We sampled cornmeal dusted fried green tomatoes and cheesy polenta grit cakes. At Odd Birds, an eclectic neighborhood bar, where “chill” is the mantra, craft cocktails take center stage, along with a smattering of bites like ceviche bowls and yucca fries. The tour ends with dessert at Peace Pie, my favorite stop of the evening. This family run establishment has several locations in New Jersey, South Carolina and now Florida. Each Peace Pie has a layer of ice cream and another of pie filling that are anchored between two hearty shortbread cookies.

Flavors abound with such delights as pecan pie, salted brownie, peanut butter chiffon, key lime pie, cookie dough, pumpkin latte, cinnamon bun and many, many more. These unique and ginormous ice cream sandwiches are simply amazing!

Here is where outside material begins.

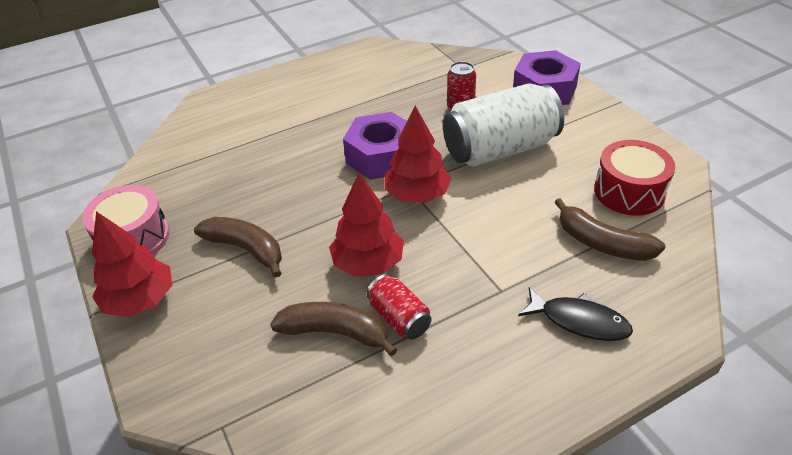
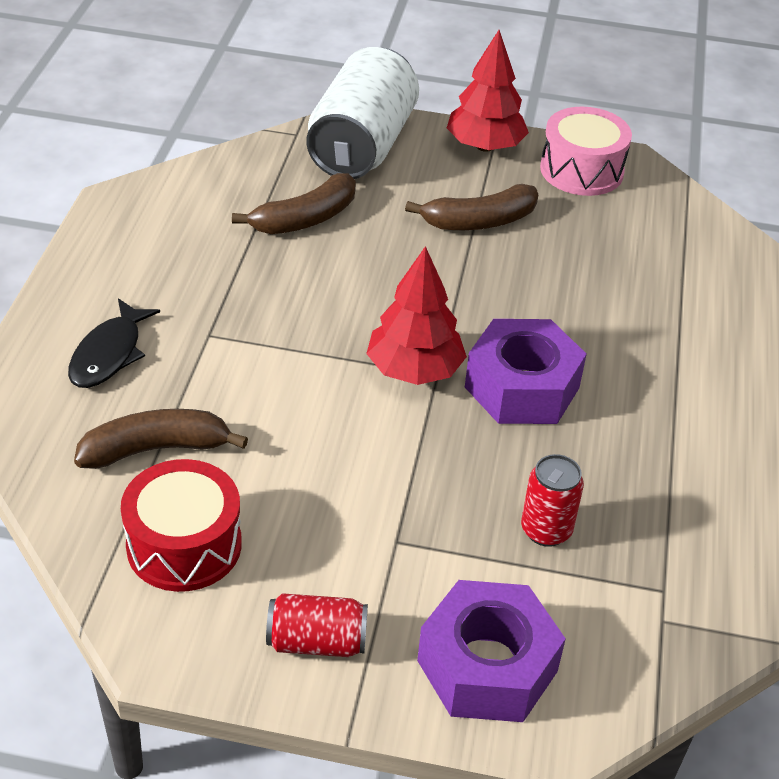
camera: 125 degrees right, 0 degrees up
red tree [329,173,404,277] -> none
red can [367,274,431,340] -> red can moved to [266,593,368,657]
white can [443,83,564,167] -> white can moved to [306,47,419,179]
black fish [518,287,633,341] -> black fish turned 45 degrees counterclockwise [68,298,160,388]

When it comes to accommodations, St. Augustine and the surrounding area offer a myriad of properties from full service resorts and boutique hotels to charming B&Bs and quaint, historic inns. I stayed at The Collector Luxury Inn & Gardens, a collection of nine historic houses conveniently located on the edge of Old Town. Once the home of St. Augustine’s Dow Museum of Historic Houses, The Collector Luxury Inn & Gardens weds contemporary luxury with impeccable historic preservation. Each of the property’s houses is different, as is each of the individual thirty rooms. All have been artfully and stylishly restored, and contain several historic features as coquina walls, original stained glass windows, refurbished hardwood floors and other period decor.

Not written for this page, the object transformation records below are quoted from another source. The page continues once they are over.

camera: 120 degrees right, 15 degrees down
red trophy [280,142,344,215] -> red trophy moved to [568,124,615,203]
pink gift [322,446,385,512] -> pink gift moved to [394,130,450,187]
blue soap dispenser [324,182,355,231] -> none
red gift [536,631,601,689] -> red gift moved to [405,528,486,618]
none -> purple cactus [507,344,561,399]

These details blend seamlessly with such modern amenities as rainwater showerheads, flat-screen LCD HDTVs, luxurious bed linens, bedside interactive iPads and kitchenettes with microwaves and mini-fridges.

The property’s grounds comprise a one-acre oasis of live oaks, lush gardens, outdoor sculptures, stone fountains, wrought iron gates and brick pathways. Sit by one of the outdoor fire pits at night for the ultimate in cozy. And if you want a before or after dinner drink, stop in at The Well, an intimate gathering spot in what was once St. Augustine’s first two-car garage. You can opt for a classic cocktail or something totally unique like an herb-infused elixir made especially to your taste. In the morning, enjoy the European Continental breakfasts; later in the afternoon, munch on the snack offering of the day in the Star General Store.

This building was constructed in 1899 by a local dry goods merchant and served as a general store. Today, it’s the lobby and reception area. The warm welcome visitors receive at the inn is indicative of the gracious, southern hospitality you’ll be shown throughout your stay in the nation’s oldest city.